The upper half of an inclined plane of inclination \(\theta\) is perfectly smooth while the lower half is rough A body starting from the rest at top come back to rest at the bottom, then the coefficient of friction for the lower half is given by (A) \(\mu=\sin \theta\) (B) \(\mu=\cot \theta\) (C) \(\mu=2 \cos \theta\) (D) \(\mu=2 \tan \theta\)

As the body slides down the smooth half of the inclined plane, it only experiences acceleration due to gravity. The motion is governed by the following equation: \(v^2 = u^2 + 2as\) where, \(v\) is the final velocity reached at the bottom of the smooth half, \(u\) is the initial velocity (0, since the body starts from rest), \(a\) is the acceleration due to gravity along the inclined plane (\(g\sin\theta\)), \(s\) is the distance traveled (half the inclined plane length, let's denote it by \(L/2\)). Substituting these values, we get: \(v^2 = 0^2 + 2(g\sin\theta)(L/2)\) Simplifying the equation: \(v^2 = gL\sin\theta\)

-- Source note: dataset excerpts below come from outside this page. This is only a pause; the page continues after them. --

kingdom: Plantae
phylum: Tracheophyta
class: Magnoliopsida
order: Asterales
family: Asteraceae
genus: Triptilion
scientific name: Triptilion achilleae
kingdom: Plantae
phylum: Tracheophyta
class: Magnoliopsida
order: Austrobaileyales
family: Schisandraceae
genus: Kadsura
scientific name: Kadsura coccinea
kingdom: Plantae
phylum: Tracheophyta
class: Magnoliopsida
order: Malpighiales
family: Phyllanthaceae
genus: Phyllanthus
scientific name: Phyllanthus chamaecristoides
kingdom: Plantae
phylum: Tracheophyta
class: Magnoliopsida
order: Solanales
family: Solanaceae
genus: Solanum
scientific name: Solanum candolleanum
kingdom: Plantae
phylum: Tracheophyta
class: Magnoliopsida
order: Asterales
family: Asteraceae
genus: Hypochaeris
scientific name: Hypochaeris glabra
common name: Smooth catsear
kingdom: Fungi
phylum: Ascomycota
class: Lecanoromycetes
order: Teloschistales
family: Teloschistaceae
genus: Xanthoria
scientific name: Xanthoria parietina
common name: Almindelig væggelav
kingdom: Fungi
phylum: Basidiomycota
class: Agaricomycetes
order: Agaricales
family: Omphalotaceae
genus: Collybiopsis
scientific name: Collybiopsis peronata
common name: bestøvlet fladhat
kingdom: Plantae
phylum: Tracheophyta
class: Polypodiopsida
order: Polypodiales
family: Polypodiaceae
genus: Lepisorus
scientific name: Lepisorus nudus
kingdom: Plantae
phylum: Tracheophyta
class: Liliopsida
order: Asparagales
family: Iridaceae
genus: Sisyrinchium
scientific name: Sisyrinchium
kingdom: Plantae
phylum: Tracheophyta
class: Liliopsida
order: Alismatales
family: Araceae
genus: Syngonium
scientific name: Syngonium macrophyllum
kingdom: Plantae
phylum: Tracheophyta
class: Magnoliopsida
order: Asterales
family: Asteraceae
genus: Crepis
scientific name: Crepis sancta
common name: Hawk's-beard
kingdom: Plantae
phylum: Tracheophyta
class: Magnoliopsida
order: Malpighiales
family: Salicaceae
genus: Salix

On the lower half of the inclined plane, the body experiences both gravitational force and frictional force. We can write the equation of motion for this segment: \(v'^2 = v^2 - 2\mu a's'\) where, \(v'\) is the final velocity at the bottom of the rough half (0, since the body comes to rest), \(v\) is the initial velocity reached at the end of the smooth half, \(\mu\) is the coefficient of friction between the body and the rough surface, \(a'\) is the acceleration due to gravity along the inclined plane (\(g\sin\theta\)) with the negative sign because it opposes the body's motion, \(s'\) is the distance traveled (the other half of the inclined plane's length, denoted by \(L/2\)). Substituting these values, we get: \(v'^2 = v^2 - 2\mu (g\sin\theta)(L/2)\) Simplifying the equation: \(v'^2 = v^2 - \mu gL\sin\theta\)

Since the final velocity \(v'\) at the end of the rough half is 0 (the body comes to rest), we can equate the mechanical energy during smooth segment and rough segment using conservation of mechanical energy: \(gL\sin\theta = \mu gL\sin\theta\) Divide both sides by \(g L\sin\theta\): \(1 = \mu\) Here, we find that the coefficient of friction (\(\mu\)) for the lower half of the inclined plane is equal to 1. Checking the given options, we find that: Option (A) \(\mu=\sin \theta\) Option (B) \(\mu=\cot \theta\) Option (C) \(\mu=2 \cos \theta\) Option (D) \(\mu=2 \tan \theta\) None of the given options match our result (\(\mu = 1\)). Therefore, the correct answer is not listed among the given options.